« Moi, quand je pars pendant six jours comme ça, j’abandonne ma casquette de député. Je suis artiste moi. […] Ce qu’on vient apporter c’est de l’émotion. On vient apporter de la beauté. »
C’est ce qu’avait déclaré François Ruffin, en compagnie de son camarade co-réalisateur Gilles Perrin, lors de son passage à « On n’est pas couché ».
Étonnamment c’est cette phrase qui m’a donné envie d’aller voir ce « J’veux du soleil ».
Oser parler d’approche d’artiste pour un film de Ruffin, je trouvais ça quand-même sacrément gonflé.
OK, « Merci patron » j’avais trouvé ça sympa, mais formellement parlant c’était vraiment chiche. Le film valait surtout pour sa farce – celle contre Bernard Arnault – mais aussi pour la fraîcheur qui se dégageait de cette attitude si iconoclaste de la part d’un journaliste ; celle de ce trublion de « Fakir » qu’était à l’époque François Ruffin.
Mais entre temps les choses ont bien changé.
Pas de farce pour ce deuxième film, mais plutôt un réquisitoire.
Un réquisitoire sur un sujet social brûlant de son temps : les Gilets jaunes.
Et un réquisitoire qui en plus n’est plus vraiment mené par le même Ruffin que celui de « Merci Patron ».
Depuis, le journaliste est devenu député pour le compte de la France insoumise.

Consigne 1:
Recopiez intégralement la critique de « J'veux du soleil » ci-dessus.
Le texte et les lignes n'ont aucun lien entre eux.

Données à traiter:
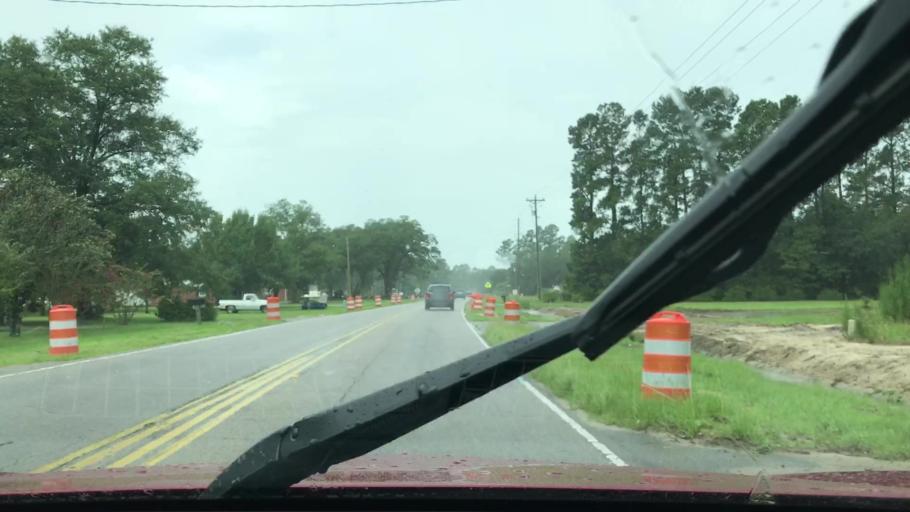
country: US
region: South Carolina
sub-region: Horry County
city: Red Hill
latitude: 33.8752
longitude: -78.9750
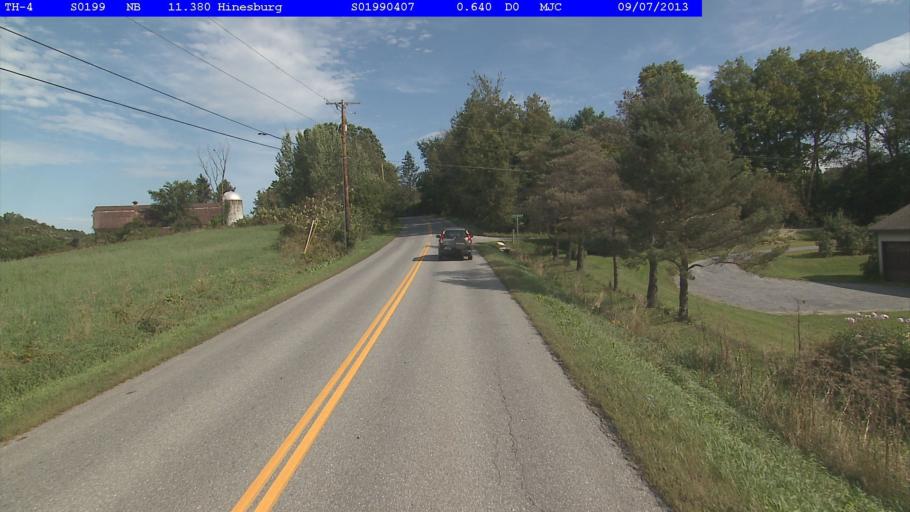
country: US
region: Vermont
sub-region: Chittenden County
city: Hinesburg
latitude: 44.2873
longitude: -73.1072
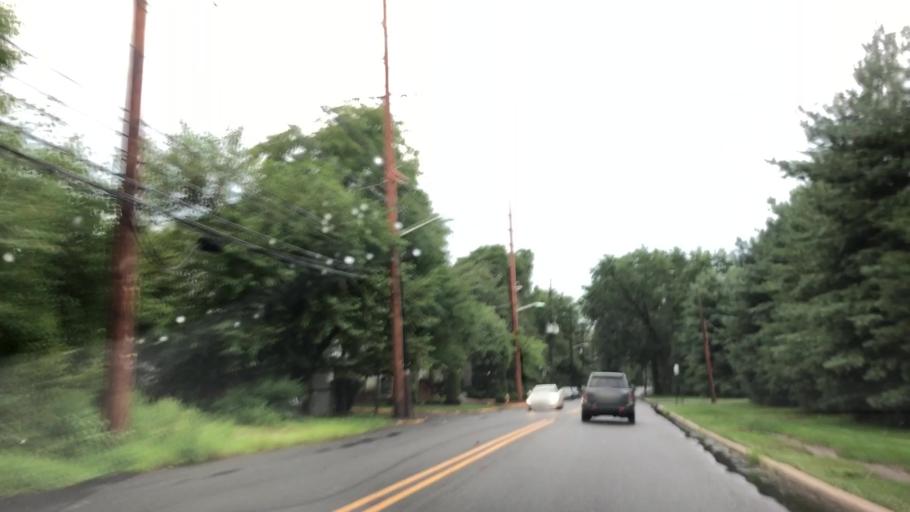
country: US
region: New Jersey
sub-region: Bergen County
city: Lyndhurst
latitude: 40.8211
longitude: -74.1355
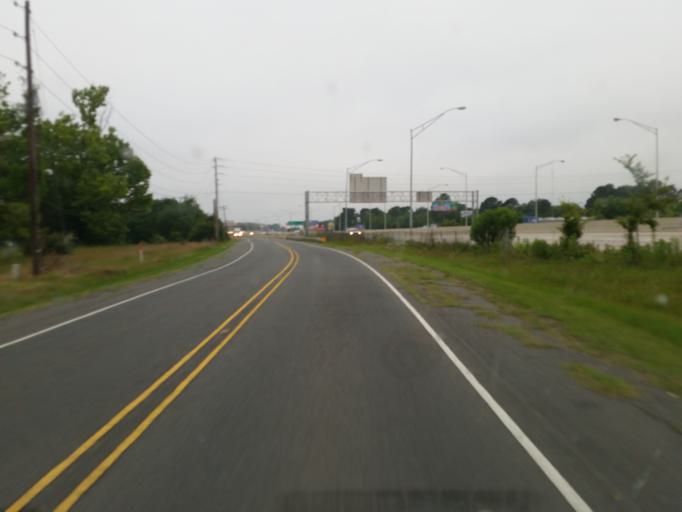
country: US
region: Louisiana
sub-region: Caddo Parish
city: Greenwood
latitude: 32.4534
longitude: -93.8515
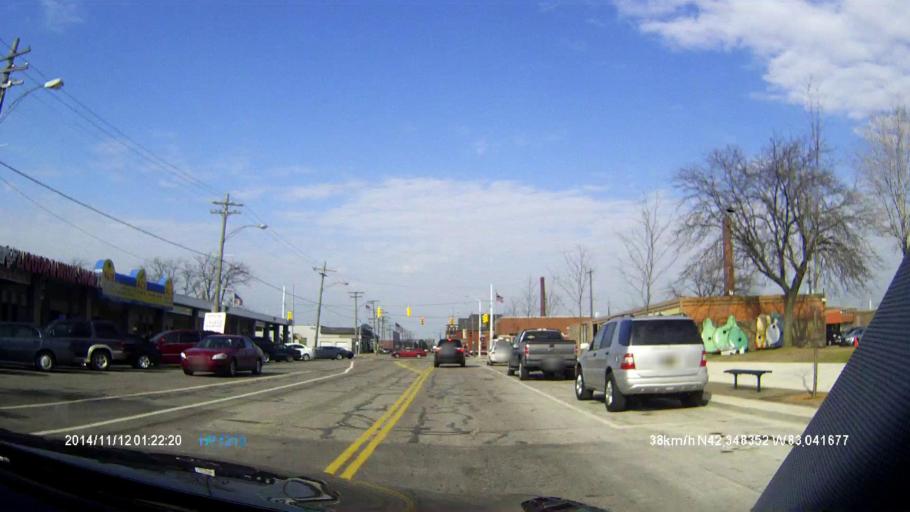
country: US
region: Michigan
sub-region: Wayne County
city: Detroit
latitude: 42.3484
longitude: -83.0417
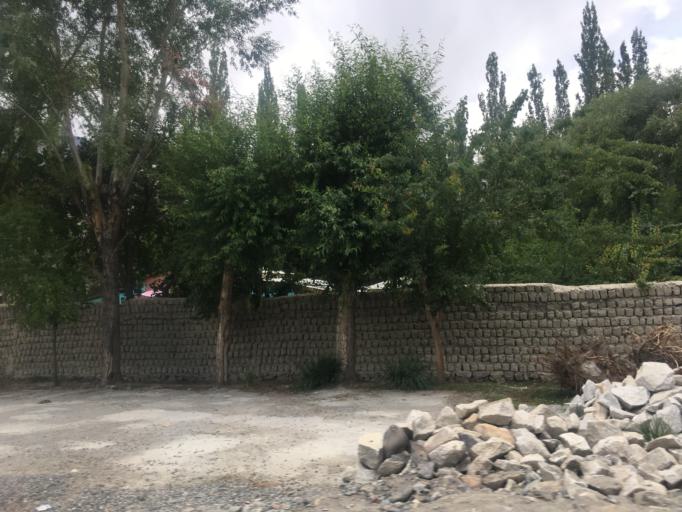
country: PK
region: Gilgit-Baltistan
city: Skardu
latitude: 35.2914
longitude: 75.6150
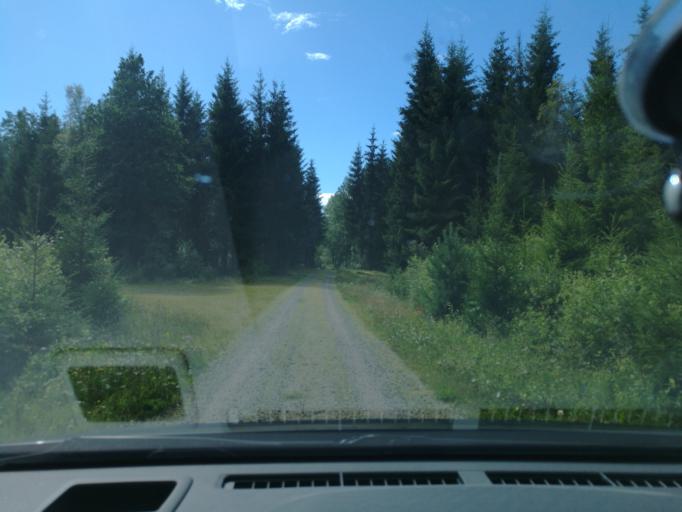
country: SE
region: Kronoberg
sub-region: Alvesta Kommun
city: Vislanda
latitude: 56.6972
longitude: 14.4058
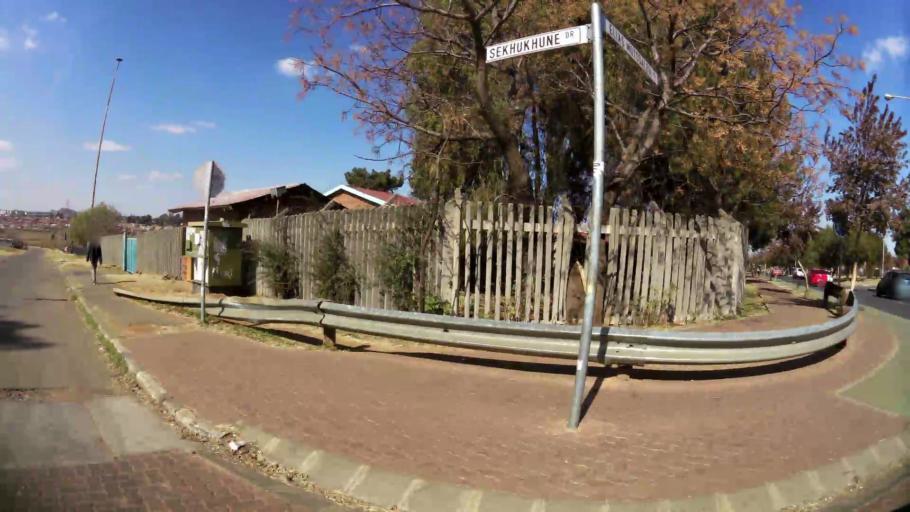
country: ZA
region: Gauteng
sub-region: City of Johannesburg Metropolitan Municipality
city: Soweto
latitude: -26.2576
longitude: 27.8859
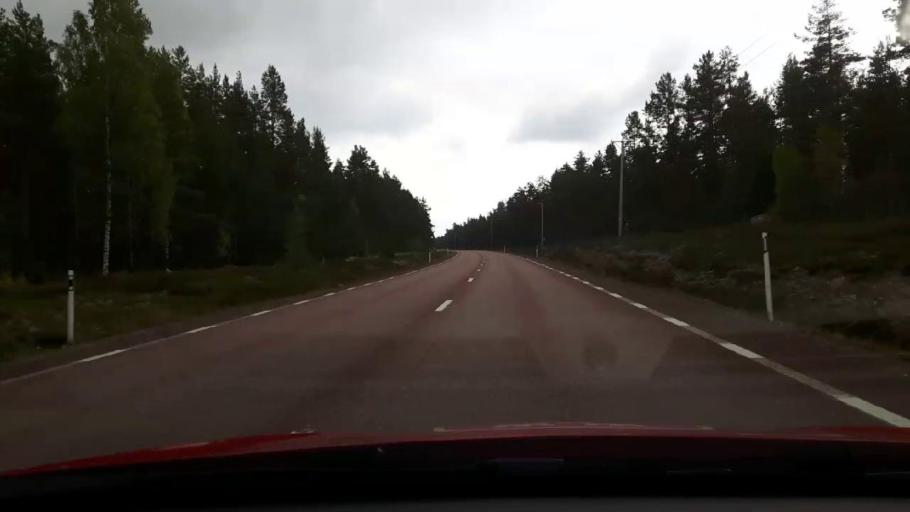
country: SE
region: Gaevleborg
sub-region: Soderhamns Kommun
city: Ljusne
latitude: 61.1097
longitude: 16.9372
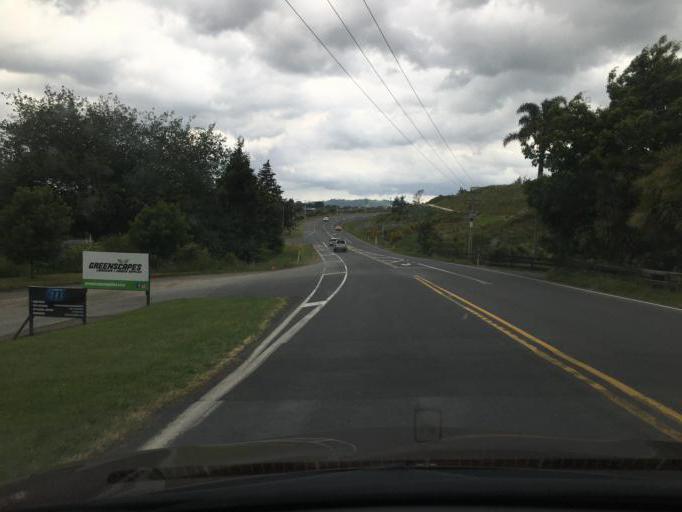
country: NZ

Consigne 2:
Redonnez à l'identique les lignes de données, de celle qui contient « region: Michigan » jusqu'à la dernière, toutes deux comprises. Laissez les images de côté.

Réponse attendue 1:
« Moi, quand je pars pendant six jours comme ça, j’abandonne ma casquette de député. Je suis artiste moi. […] Ce qu’on vient apporter c’est de l’émotion. On vient apporter de la beauté. »
C’est ce qu’avait déclaré François Ruffin, en compagnie de son camarade co-réalisateur Gilles Perrin, lors de son passage à « On n’est pas couché ».
Étonnamment c’est cette phrase qui m’a donné envie d’aller voir ce « J’veux du soleil ».
Oser parler d’approche d’artiste pour un film de Ruffin, je trouvais ça quand-même sacrément gonflé.
OK, « Merci patron » j’avais trouvé ça sympa, mais formellement parlant c’était vraiment chiche. Le film valait surtout pour sa farce – celle contre Bernard Arnault – mais aussi pour la fraîcheur qui se dégageait de cette attitude si iconoclaste de la part d’un journaliste ; celle de ce trublion de « Fakir » qu’était à l’époque François Ruffin.
Mais entre temps les choses ont bien changé.
Pas de farce pour ce deuxième film, mais plutôt un réquisitoire.
Un réquisitoire sur un sujet social brûlant de son temps : les Gilets jaunes.
Et un réquisitoire qui en plus n’est plus vraiment mené par le même Ruffin que celui de « Merci Patron ».
Depuis, le journaliste est devenu député pour le compte de la France insoumise.

Réponse attendue 2:
region: Michigan
sub-region: Wayne County
city: Detroit
latitude: 42.3484
longitude: -83.0417
country: PK
region: Gilgit-Baltistan
city: Skardu
latitude: 35.2914
longitude: 75.6150
country: SE
region: Kronoberg
sub-region: Alvesta Kommun
city: Vislanda
latitude: 56.6972
longitude: 14.4058
country: ZA
region: Gauteng
sub-region: City of Johannesburg Metropolitan Municipality
city: Soweto
latitude: -26.2576
longitude: 27.8859
country: SE
region: Gaevleborg
sub-region: Soderhamns Kommun
city: Ljusne
latitude: 61.1097
longitude: 16.9372
country: NZ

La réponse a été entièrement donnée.